• _Provided data_:
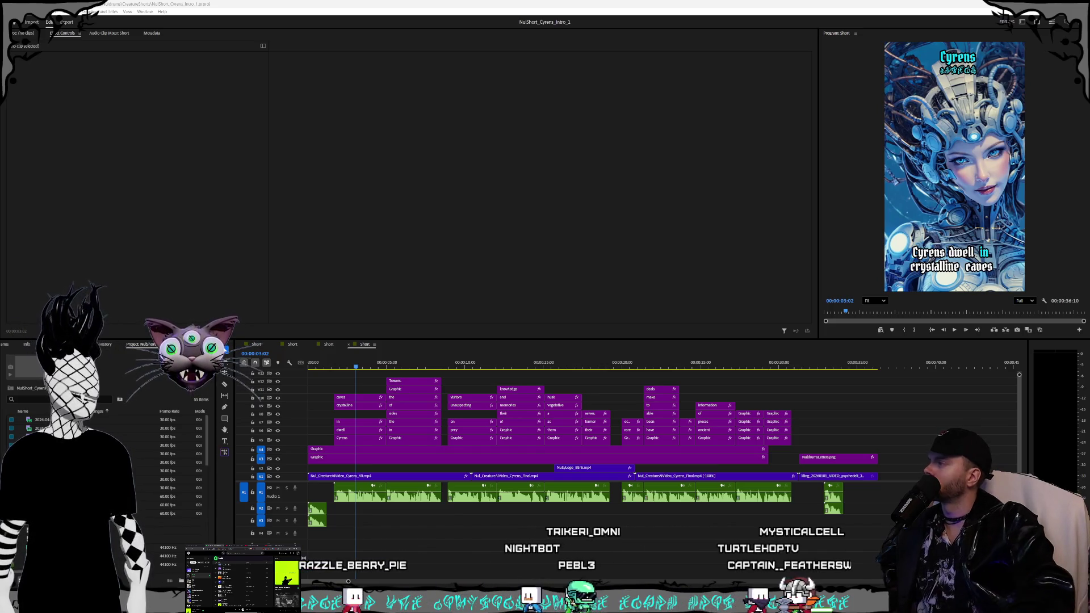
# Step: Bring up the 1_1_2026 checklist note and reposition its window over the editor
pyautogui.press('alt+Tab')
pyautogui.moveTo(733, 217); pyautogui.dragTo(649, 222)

• _Work task_: In the data above, which lines have "pyautogui"? Report each of them.

• _Response to this exercise_:
pyautogui.press('alt+Tab')
pyautogui.moveTo(733, 217); pyautogui.dragTo(649, 222)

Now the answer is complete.